The Community Shield - or Charity Shield if you’re not a teenager - is a trophy which ushers in the new football season and is traditionally greeted with the same kind of reaction normally reserved for a visit from a doorstep Gousto salesman.
On Sunday, Manchester City and Liverpool will battle it out for this trophy which barely registers for the fans of teams that aren’t involved. One hopes for just a smidge of the intensity which made last season’s title run-in between the two North West rivals compelling viewing.
Traditionally the trophy is contested between the Premier League Champions and the FA Cup winners but because Manchester City won both, Liverpool received the invitation as Premier League runners-up.
Here are some facts you never thought you wanted to know about the Community Shield
- The fixture dates back to 1908 and replaced the Sherriff of London Charity Shield which was first played for in 1898. The original thinking behind the game was a game between professionals and amateurs but when a number of clubs fell out with the FA, the Shield’s format changed to more closely resemble the competition as we know it today.

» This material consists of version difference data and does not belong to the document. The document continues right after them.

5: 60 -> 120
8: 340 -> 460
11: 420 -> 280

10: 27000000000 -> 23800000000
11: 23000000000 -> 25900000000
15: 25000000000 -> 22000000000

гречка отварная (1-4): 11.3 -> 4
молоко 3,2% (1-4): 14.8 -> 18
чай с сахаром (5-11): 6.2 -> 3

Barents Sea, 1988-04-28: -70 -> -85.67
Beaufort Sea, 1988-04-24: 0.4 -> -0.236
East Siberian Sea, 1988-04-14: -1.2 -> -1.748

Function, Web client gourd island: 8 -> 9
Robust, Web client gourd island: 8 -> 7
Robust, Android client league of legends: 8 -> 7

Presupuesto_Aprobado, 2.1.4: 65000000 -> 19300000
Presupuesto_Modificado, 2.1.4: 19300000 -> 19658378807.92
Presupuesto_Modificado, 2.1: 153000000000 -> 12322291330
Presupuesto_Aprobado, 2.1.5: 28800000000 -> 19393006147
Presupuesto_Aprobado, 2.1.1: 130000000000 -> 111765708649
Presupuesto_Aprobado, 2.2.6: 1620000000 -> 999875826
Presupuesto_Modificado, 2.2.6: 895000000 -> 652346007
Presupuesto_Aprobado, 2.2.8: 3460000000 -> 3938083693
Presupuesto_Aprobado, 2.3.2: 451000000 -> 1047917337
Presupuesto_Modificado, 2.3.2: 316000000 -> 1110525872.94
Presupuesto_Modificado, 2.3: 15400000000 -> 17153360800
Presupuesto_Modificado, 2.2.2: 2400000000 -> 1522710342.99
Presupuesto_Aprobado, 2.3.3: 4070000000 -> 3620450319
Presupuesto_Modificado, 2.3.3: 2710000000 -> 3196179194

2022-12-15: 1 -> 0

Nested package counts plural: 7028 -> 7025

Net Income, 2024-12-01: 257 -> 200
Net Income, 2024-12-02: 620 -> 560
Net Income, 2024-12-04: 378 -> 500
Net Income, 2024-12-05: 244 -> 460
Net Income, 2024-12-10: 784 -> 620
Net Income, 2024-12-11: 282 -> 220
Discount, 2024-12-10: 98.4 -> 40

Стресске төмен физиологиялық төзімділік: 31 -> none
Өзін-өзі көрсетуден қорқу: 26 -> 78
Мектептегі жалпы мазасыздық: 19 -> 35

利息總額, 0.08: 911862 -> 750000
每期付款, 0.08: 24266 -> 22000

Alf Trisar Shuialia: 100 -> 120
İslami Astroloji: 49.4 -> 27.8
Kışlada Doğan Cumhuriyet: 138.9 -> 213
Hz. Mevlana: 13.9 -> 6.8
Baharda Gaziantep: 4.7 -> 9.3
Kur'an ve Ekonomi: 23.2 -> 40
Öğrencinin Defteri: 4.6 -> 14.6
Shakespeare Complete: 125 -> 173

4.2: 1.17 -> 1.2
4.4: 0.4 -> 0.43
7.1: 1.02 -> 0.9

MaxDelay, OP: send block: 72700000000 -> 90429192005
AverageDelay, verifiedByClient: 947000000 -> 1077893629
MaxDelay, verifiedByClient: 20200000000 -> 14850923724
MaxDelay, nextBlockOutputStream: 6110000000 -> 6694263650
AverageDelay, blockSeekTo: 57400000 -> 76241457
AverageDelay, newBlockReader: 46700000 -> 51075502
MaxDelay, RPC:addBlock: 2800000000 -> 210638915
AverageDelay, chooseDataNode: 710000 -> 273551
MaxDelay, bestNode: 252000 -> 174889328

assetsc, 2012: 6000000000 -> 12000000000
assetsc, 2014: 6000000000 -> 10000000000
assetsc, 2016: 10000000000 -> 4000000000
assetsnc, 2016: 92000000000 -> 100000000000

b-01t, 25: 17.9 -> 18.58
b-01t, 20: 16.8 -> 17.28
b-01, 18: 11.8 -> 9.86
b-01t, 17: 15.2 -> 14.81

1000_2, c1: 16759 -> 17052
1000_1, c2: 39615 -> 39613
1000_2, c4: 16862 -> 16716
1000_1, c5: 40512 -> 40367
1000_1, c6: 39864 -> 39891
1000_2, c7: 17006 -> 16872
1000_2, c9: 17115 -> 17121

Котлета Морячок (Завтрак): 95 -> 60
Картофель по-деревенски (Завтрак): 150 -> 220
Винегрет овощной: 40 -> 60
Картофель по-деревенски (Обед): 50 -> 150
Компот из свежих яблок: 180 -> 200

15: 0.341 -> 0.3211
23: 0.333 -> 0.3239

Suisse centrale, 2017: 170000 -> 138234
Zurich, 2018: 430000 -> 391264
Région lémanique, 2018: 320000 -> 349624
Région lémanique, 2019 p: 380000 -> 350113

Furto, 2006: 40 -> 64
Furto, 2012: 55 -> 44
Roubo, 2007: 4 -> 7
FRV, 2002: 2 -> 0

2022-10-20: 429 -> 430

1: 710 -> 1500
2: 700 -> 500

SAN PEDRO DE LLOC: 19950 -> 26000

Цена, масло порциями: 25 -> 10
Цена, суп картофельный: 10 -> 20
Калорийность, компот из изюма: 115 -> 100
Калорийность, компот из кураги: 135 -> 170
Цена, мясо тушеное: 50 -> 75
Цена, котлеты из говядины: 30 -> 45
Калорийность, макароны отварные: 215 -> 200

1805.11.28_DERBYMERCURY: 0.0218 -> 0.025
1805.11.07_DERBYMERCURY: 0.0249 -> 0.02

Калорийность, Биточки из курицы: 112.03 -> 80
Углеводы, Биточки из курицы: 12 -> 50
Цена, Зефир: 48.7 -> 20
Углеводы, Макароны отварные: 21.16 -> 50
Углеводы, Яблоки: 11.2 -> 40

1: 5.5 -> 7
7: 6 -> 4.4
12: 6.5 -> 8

- Current holders Manchester City have won the trophy five times
- In 1950, England’s World Cup team played an FA representative team that had just returned from a tour of Canada
- In 1972, Derby and Leeds declined to take part in the Charity Shield
- If the game ended in a draw between 1980 and the early 1990s, the finalists would share the trophy, keeping it for six months each. From 1993, penalties were introduced.
- The Shield was replaced in 2016 and the original sold at auction with the £40,000 proceeds going to the Bobby Moore Fund for Cancer Research
- Manchester has hosted the game 11 times (Old Trafford 6, Maine Road 5)
- In 2002, the Football Association was found to have failed to meet its legal obligations under charity law meaning the competition had to renamed the Community Shield
- Chelsea and Newcastle have been beaten in this game five times each
- In 1992, Eric Cantona scored a hat-trick for Leeds in a 4-3 win over Liverpool. He joined Manchester United later that season.
- Everton played in the game four times in a row between 1984 and 1987
- The game was played at Cardiff Millennium Stadium from 2001 to 2006
- The First Division champions met the Southern League champions - the first game under the new rules was Manchester United versus Queens Park Rangers. United won a replay 4-0 after the first game ended 1-1.